Start of Block
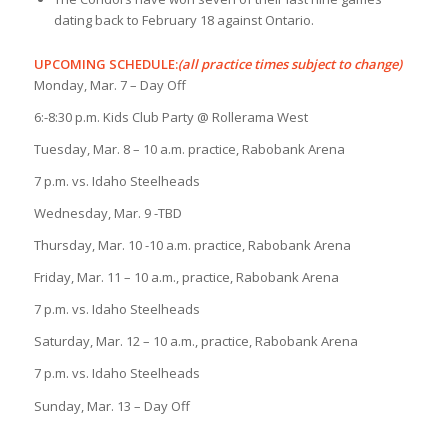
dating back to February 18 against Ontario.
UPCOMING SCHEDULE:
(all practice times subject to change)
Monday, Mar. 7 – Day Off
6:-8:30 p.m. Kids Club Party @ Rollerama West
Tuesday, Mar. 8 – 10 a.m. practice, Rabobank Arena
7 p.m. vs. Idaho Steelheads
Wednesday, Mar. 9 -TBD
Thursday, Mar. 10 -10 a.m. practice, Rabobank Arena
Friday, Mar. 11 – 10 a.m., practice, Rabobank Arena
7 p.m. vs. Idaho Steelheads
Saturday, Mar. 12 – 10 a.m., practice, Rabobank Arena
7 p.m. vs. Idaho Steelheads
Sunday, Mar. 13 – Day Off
End of Block
Start of Block
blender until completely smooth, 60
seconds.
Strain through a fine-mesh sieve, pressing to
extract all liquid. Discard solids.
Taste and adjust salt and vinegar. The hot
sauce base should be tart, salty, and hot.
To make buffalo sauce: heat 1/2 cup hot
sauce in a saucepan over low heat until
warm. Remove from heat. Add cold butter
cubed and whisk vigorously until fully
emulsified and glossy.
End of Block
Work task: Edit the lines from the one containing "blender until completely smooth, 60" through the one containing "emulsified and glossy." by changing "fine-mesh sieve" to "cheesecloth-lined strainer", and return only those lines with nothing else altered.

Exercise result:
blender until completely smooth, 60
seconds.
Strain through a cheesecloth-lined strainer, pressing to
extract all liquid. Discard solids.
Taste and adjust salt and vinegar. The hot
sauce base should be tart, salty, and hot.
To make buffalo sauce: heat 1/2 cup hot
sauce in a saucepan over low heat until
warm. Remove from heat. Add cold butter
cubed and whisk vigorously until fully
emulsified and glossy.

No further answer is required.